Elijah Newren <newren@xxxxxxxxx> · Mon, 8 Feb 2021 15:52:45 -0800

On Mon, Feb 8, 2021 at 3:43 PM Junio C Hamano <gitster@xxxxxxxxx> wrote:
>
> Elijah Newren <newren@xxxxxxxxx> writes:
>
> > I'm sorry, but I'm not following you.  As best I can tell, you seem to
> > be suggesting that if we were to use a higher similarity bar for
> > checking same-basename files, that such a difference would end up not
> > accelerating the diffcore-rename algorithm at all?
>
> No.  If we assume we use the minimum similarity threashold in the
> new middle step that consider only the files that were moved across
> directories without changing their names, and the last "full matrix"

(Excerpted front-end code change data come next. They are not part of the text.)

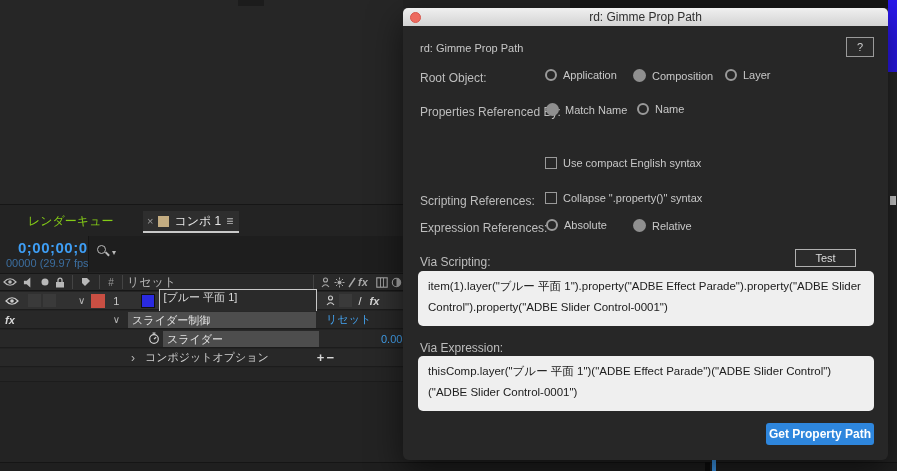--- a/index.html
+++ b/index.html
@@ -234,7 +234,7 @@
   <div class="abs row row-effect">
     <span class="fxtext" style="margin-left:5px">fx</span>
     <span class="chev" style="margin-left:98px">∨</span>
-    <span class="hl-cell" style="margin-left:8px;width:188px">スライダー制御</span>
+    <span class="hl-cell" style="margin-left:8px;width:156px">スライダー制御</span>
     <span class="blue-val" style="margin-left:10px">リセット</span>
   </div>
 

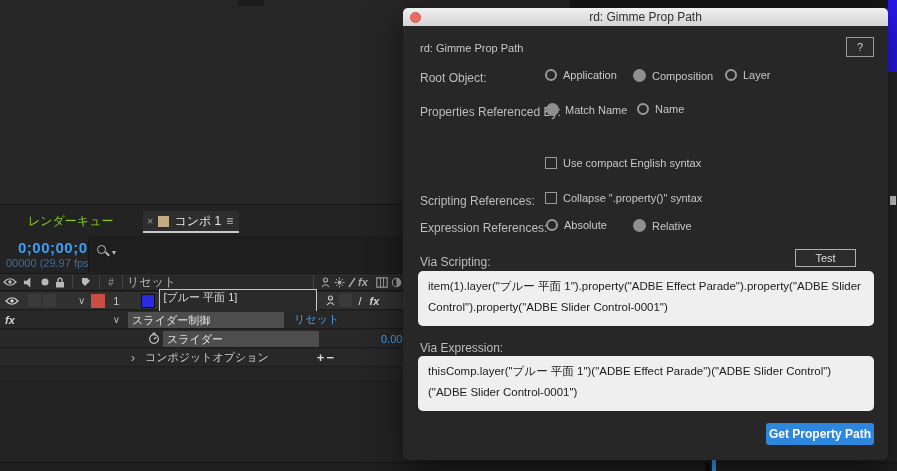--- a/index.html
+++ b/index.html
@@ -246,7 +246,7 @@
         </svg>
     </span>
     <span class="hl-cell" style="margin-left:2px;width:156px">スライダー</span>
-    <span class="blue-val" style="margin-left:62px">0.00</span>
+    <span class="blue-val" style="margin-left:32px">0.00</span>
   </div>
 
   <div class="abs row row-copt">

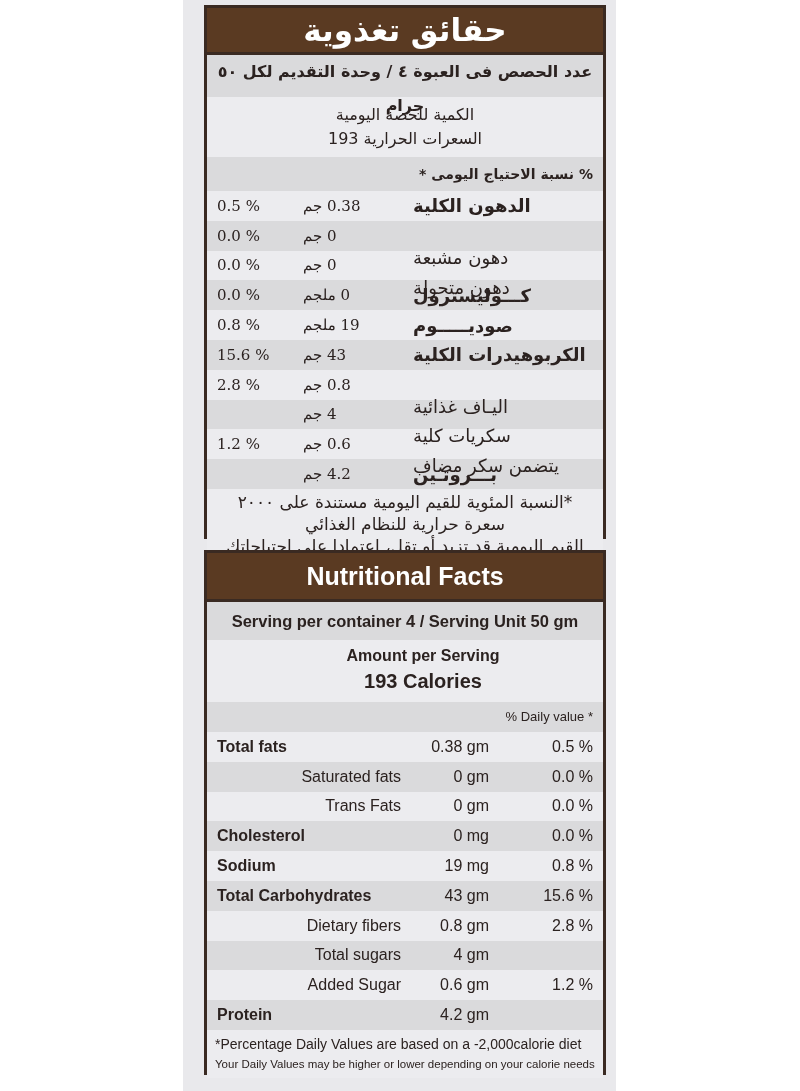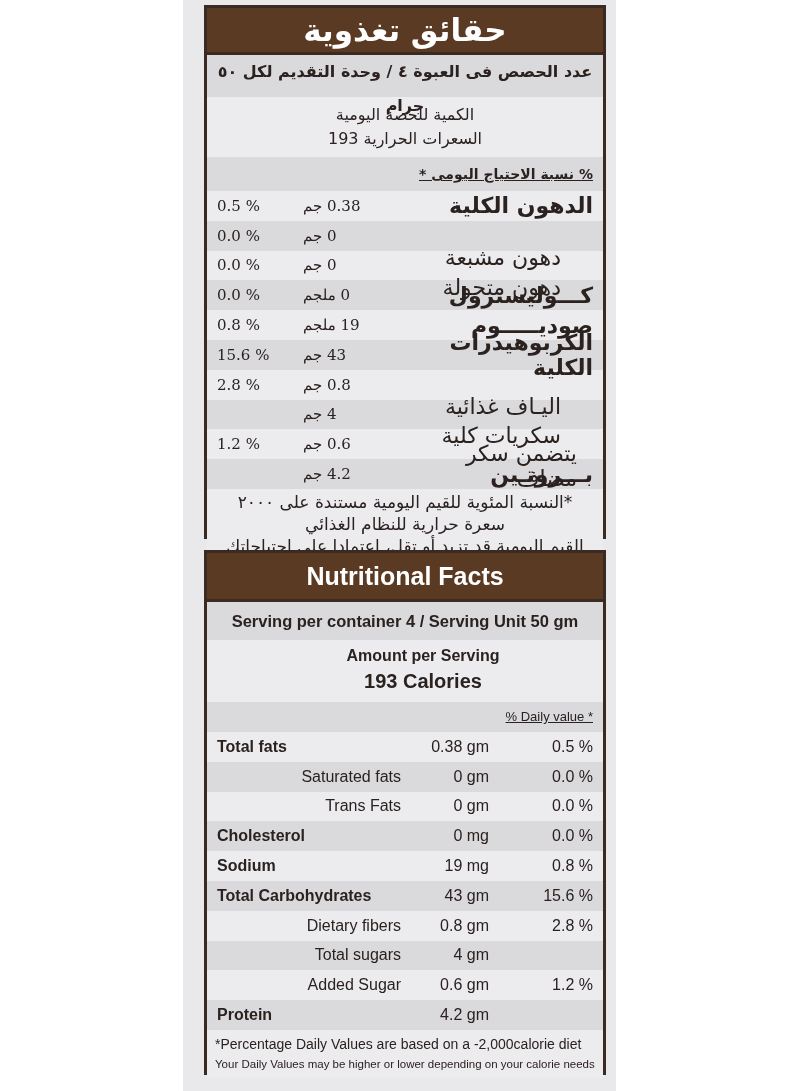--- a/index.html
+++ b/index.html
@@ -31,7 +31,7 @@
   .en .amount { font-family: "Liberation Sans", sans-serif; font-weight: bold; padding: 4px 0 8px 0; margin-left: 36px; }
   .en .amount .cal { font-size: 20px; line-height: 26px; }
   .dv-header {
-    background: #dadadc; height: 34px; line-height: 34px; font-size: 14px; padding: 0 10px; font-weight: bold; text-decoration: underline;
+    background: #dadadc; height: 34px; line-height: 34px; font-size: 14px; padding: 0 10px; font-weight: bold;
   }
   .en .dv-header { font-family: "Liberation Sans", sans-serif; font-weight: normal; text-align: right; font-size: 13px; height: 30px; line-height: 30px; }
   .row {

> step sees a src that did *not* pair with a dst of the same name in a
> different directory surviving, we know that the pair would not be
> similar enough (because we are using the same "minimum similarity"
> in the middle step and the full matrix step) without comparing them
> again.  But if we used higher similarity in the middle step, the
> fact that such a src/dst pair surviving the middle step without
> producing a match only means that the pair was not similar enough
> with a raised bar used in the middle, and the full-matrix step need
> to consider the possibility that they may still be similar enough
> when using "minimum similarity" used for all the other pairs.
>
> And because I was assuming that requiring higher similarity in the
> middle step would be a prudent thing to do to avoid false matches
> that discard better matches elsewhere, my conclusion was that it
> would not be a useful optimization to do in the final full-matrix
> step to see if a pair is something that was a candidate in the
> middle step but did not match well enough (because the fact that the
> pair did not compare well enough with higher bar does not mean it
> would not compare well to pass the lower "minimum" bar).

Ah, gotcha!  Thanks for clarifying.  Yes, yet another reason to not
even try to avoid "redoing" the O(N) spanhash comparisons.